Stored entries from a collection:
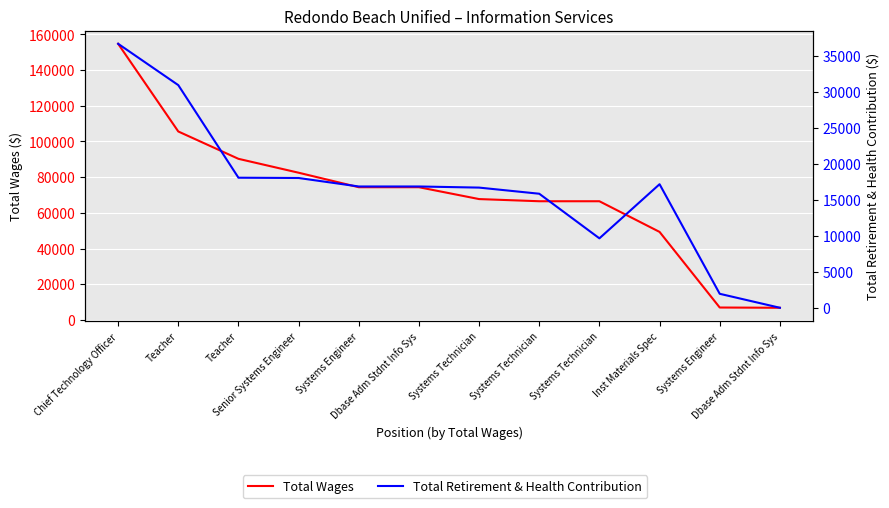

The value of Total Retirement & Health Contribution at Dbase Adm Stdnt Info Sys is 24946. True or false?

False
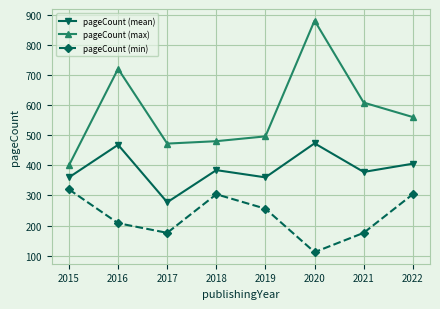

True or false: pageCount (max) and pageCount (min) intersect in this chart.

False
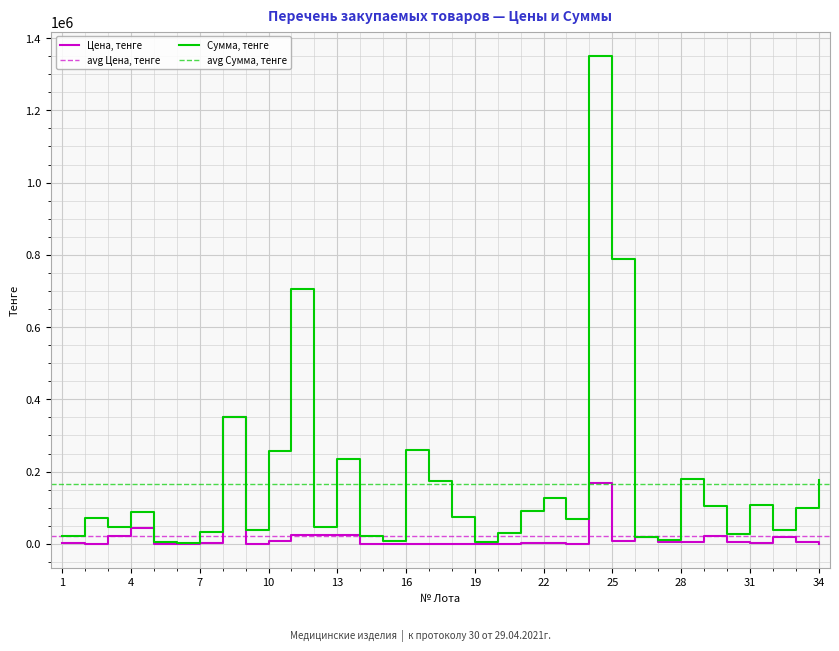

Does the chart display data point markers on the line(s)?

No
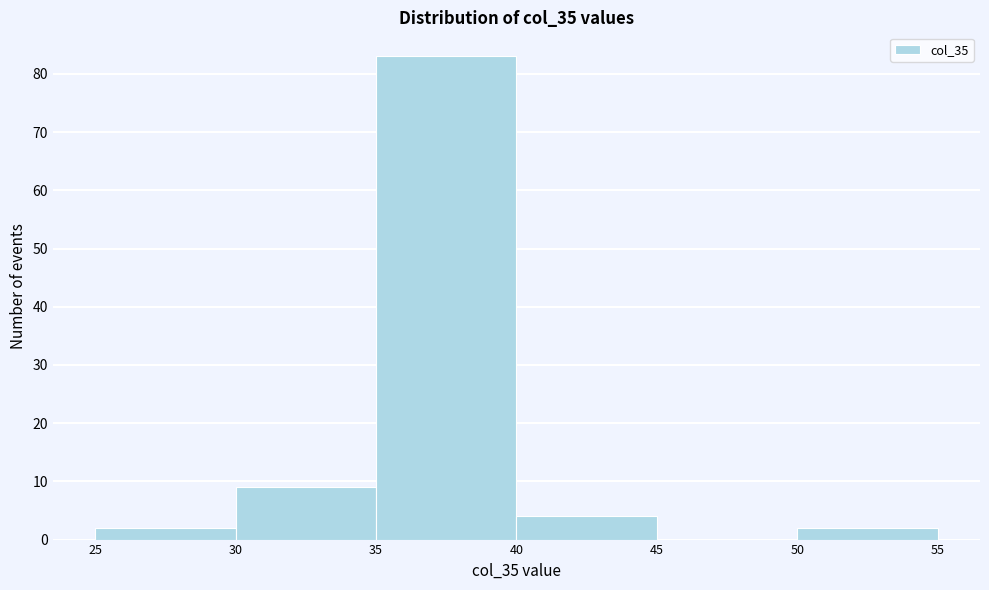

Which range on the x-axis has the tallest bar?

35 to 40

→ **TASK TO COMPLETE**
Copy every entry above word for word, without the pictures.

→ **WORKED SOLUTION**
The value of Total Retirement & Health Contribution at Dbase Adm Stdnt Info Sys is 24946. True or false?

False

True or false: pageCount (max) and pageCount (min) intersect in this chart.

False

Does the chart display data point markers on the line(s)?

No

Which range on the x-axis has the tallest bar?

35 to 40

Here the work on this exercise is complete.